The three days from the 13th to the 15th of April officially marks the Songkran Festival, which is also known as the traditional Thai New Year. It is normally celebrated with the use of water culturally as a symbol of washing away negativity from the past year and welcome good things into the new year.

Songkran is also recognized as a reunion of Thai families to pay gratitude to elders at home. It also involves merit-making, presenting offerings to monks, wearing traditional Thai outfits as well as floral outfits, listening to sermons at temples, and, most importantly, splashing of water as it is believed to bring longevity, good health, and prosperity.

As April is the hottest month of the year in Thailand, the water festival is widely celebrated by both locals and foreigners every year. The most famous water throwing events are normally organized across the country, particularly in major cities such as Bangkok, Pattaya, Chiang Mai, and Khon Kaen which in normal years can attract over a hundred thousand like Pattaya’s famous “Wan Lai”.
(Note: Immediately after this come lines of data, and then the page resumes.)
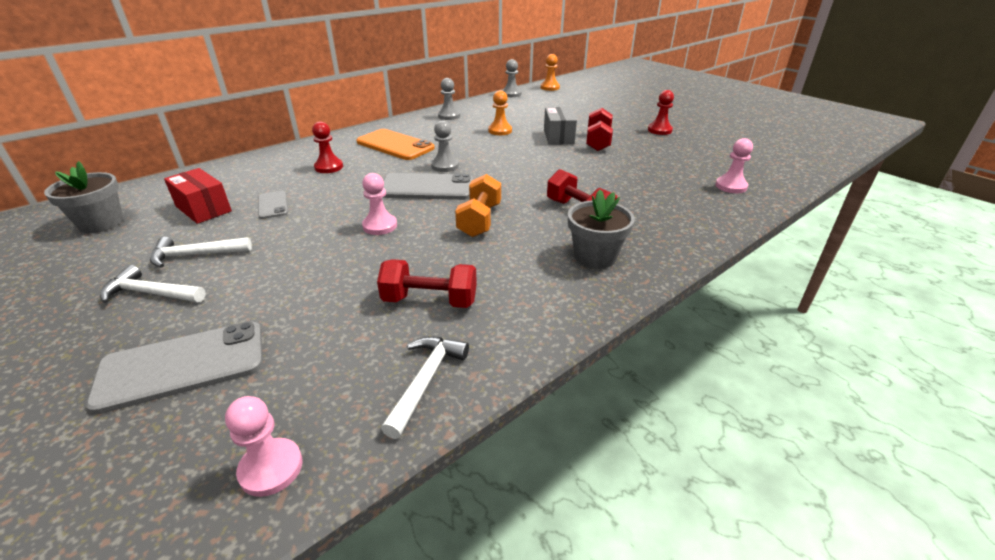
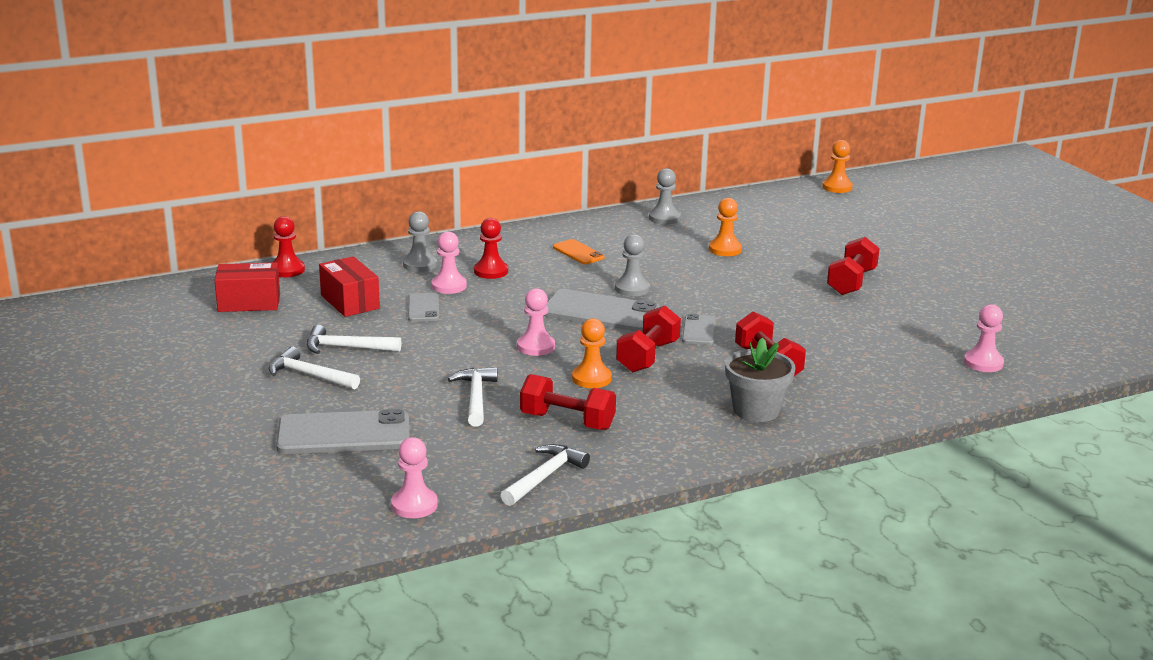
camera: 15 degrees right, 10 degrees down
grey flower pot [44,161,123,233] -> red box [215,262,280,312]
orange phone [356,129,435,160] -> orange phone [553,239,605,264], size x0.53
orange dumbbell [455,174,501,237] -> red dumbbell [616,306,681,373]
grey pawn [502,59,521,97] -> grey pawn moved to [403,211,437,272]
grey box [544,107,577,145] -> none
red pawn [648,90,674,135] -> red pawn moved to [272,216,305,277]
none -> pink pawn [431,231,467,294]
none -> white hammer [448,367,497,426]
none -> orange pawn [572,318,612,388]
none -> grey phone [682,314,716,345]

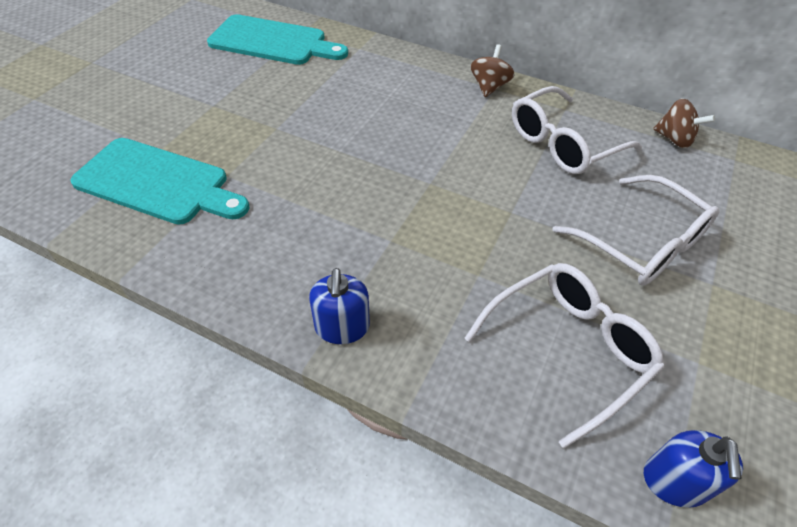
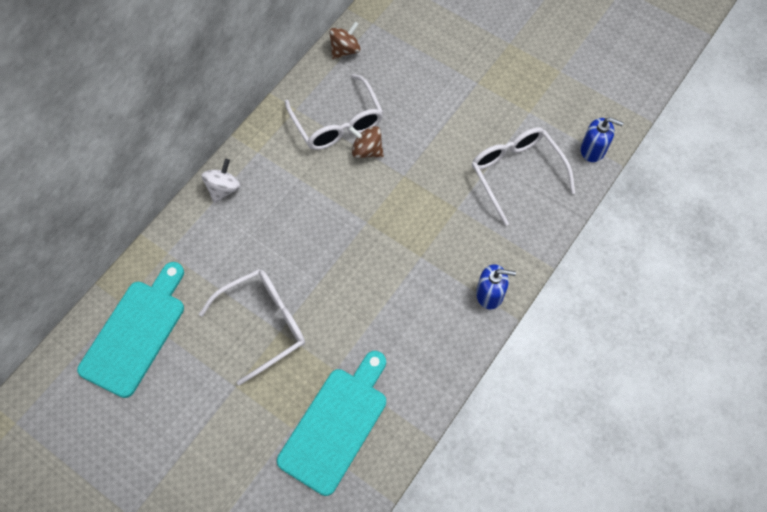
camera: 80 degrees left, 15 degrees up
brown spinning top [470,44,515,97] -> brown spinning top moved to [349,126,384,158]
white glasses [552,175,720,286] -> white glasses moved to [199,269,305,386]
none -> white spinning top [202,159,240,203]

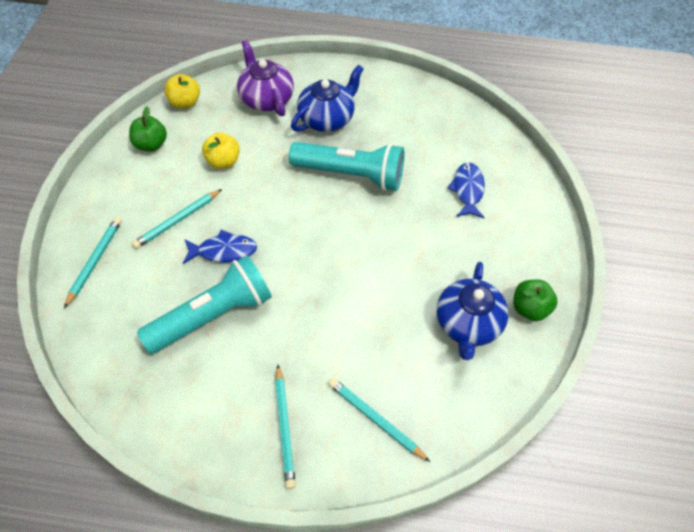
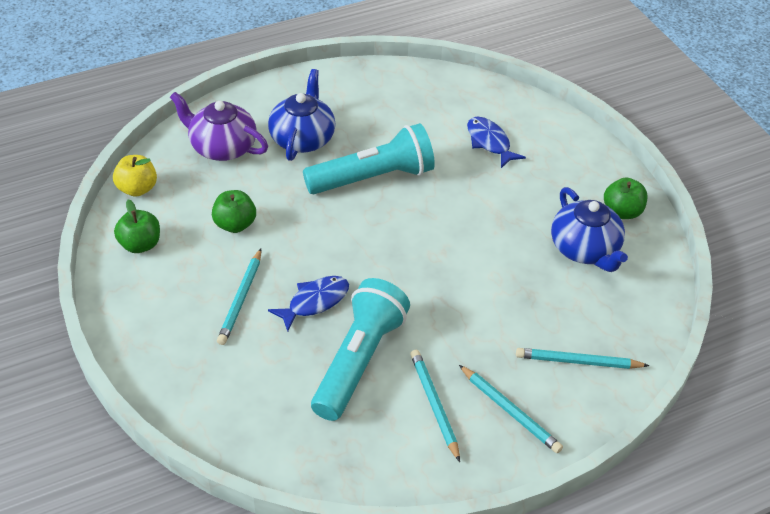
camera: 35 degrees left, 10 degrees down
turquoise pencil [64,217,122,308] -> turquoise pencil moved to [410,350,460,462]
yellow apple [202,132,240,169] -> green apple [212,190,256,233]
On the first day of Songkran, Thai people will prepare themselves for the beginning of the New Year by visiting temples, spraying water on Buddha images, and cleaning their houses.
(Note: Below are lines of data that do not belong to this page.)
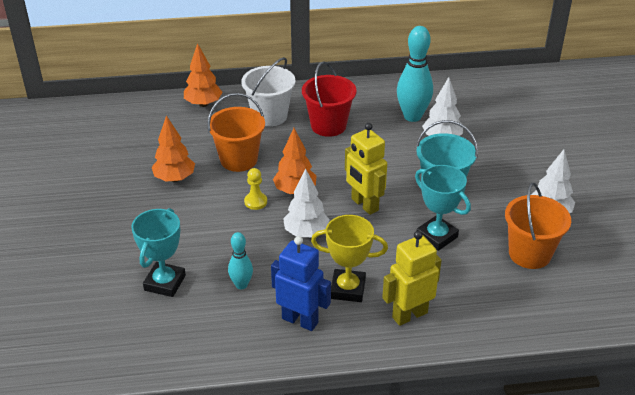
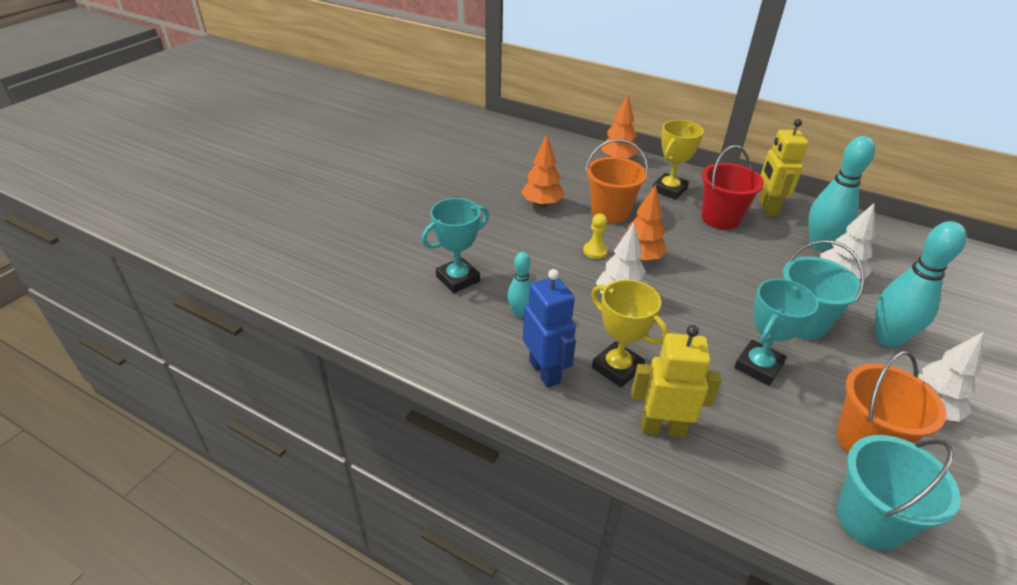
camera: 35 degrees right, 0 degrees up
white bucket [241,57,296,127] -> yellow trophy [653,120,704,200]
yellow robot [345,123,387,215] -> yellow robot moved to [759,119,808,216]
turquoise trophy [415,165,471,251] -> turquoise trophy turned 45 degrees clockwise [734,279,818,386]
none -> turquoise bucket [836,435,961,550]
none -> turquoise bowling pin [875,221,967,347]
On the second day of Songkran, which is also marked as national family day, many people take this as an opportunity to go visit their families and spend the rest of the Songkran period at their hometown. Young people will also pour water on the palms of the elderly to pay respect. Additionally, traditional water rituals and water throwing festivals will also take place in the country.

The third day is generally reserved for “fun activities” with children (and many adults) splashing water, visiting neighbors, riding around in trucks, and splashing water at others and is generally the “big celebration day” of the Thai New Year. It can also include beauty contests, parades, festivals, concerts, and other events. (Although this year, those “fun” aspects are officially banned.)

As a national holiday, government offices and banks are closed during the three-day period or longer, depending on the annual government official announcement. Many local shops and restaurants will also be closed during the festival. Immigration is closed during the festival.

This year, due to the Covid-19 pandemic, only traditional events are allowed, mostly those involving religion or merit-making. Water fights, concerts, parties, and similar events have been banned by the Thai government this year and some provinces, notably Bangkok, have also restricted traditional activities. However, millions of people have still traveled for the holiday to see their family. The holiday is the longest, biggest, and most important holiday of the year for the Thai people, comparable to Christmas in the West. Although the “party” aspect gets most of the media attention, the holiday is much, much more than that as it is for many Thai people their only major public holiday and time off work every year (like Christmas in the West) and time to spend with their families.